CMMC Compliance Guide for Defense Contractors
What MSPs serving defense contractors need to know about CMMC Level 2 — requirements, assessment, and the role of the MSP.
The Cybersecurity Maturity Model Certification (CMMC) is now a reality for defense contractors. Any organization handling Controlled Unclassified Information (CUI) as part of a DoD contract must achieve CMMC Level 2 certification — which maps directly to the 110 controls in NIST SP 800-171. For MSPs serving defense contractors, this creates both a significant opportunity and a significant responsibility.

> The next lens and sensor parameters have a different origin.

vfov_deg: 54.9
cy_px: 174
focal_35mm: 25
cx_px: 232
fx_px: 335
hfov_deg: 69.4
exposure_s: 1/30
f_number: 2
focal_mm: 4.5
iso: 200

What CMMC Level 2 Requires
CMMC Level 2 requires implementation of all 110 security controls in NIST SP 800-171, organized across 14 control families:
Access Control (22 controls) · Awareness and Training (3) · Audit and Accountability (9) · Configuration Management (9) · Identification and Authentication (11) · Incident Response (3) · Maintenance (6) · Media Protection (9) · Personnel Security (2) · Physical Protection (6) · Risk Assessment (3) · Security Assessment (4) · System and Communications Protection (16) · System and Information Integrity (7)
The MSP's Role
As the IT provider managing the contractor's environment, you are part of the assessment scope. Your security practices, your platform's security controls, and your operational procedures all factor into the contractor's CMMC assessment. This means:
You need your own security: Your MSP's internal security practices must meet CMMC-level requirements. If you have weak access controls in your own environment, that's a finding for your client.

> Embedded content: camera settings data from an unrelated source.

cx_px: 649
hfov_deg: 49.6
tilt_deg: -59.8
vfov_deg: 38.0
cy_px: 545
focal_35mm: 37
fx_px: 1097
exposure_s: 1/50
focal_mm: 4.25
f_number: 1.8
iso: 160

Your platform matters: The platform you use to manage the client's environment must support CMMC controls: comprehensive audit logging, access controls, encryption, monitoring, and incident response. Multi-tenant separation must be strong enough that other clients' data doesn't intermingle with CUI.

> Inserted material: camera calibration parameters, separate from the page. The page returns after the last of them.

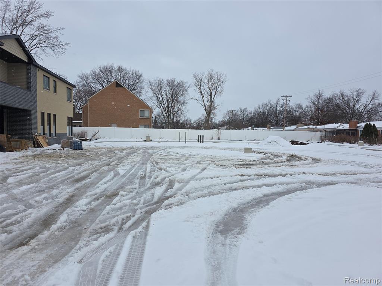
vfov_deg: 58.9
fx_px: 254
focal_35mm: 23
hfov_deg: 73.9
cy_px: 143
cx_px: 191
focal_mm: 6.3
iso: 12
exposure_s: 1/254
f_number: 1.7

Documentation is critical: The CMMC assessment is evidence-based. For each control, you need documentation showing: what the control is, how it's implemented, and evidence that it's operating effectively. Your platform's compliance module should generate much of this evidence automatically.
Practical Approach
Start with a gap analysis: map your current security posture against all 110 NIST SP 800-171 controls. Identify gaps. Prioritize remediation based on the controls your client's CMMC assessor will examine most closely (access control, audit logging, and incident response are the most scrutinized). Plan for 6-12 months of preparation before the assessment.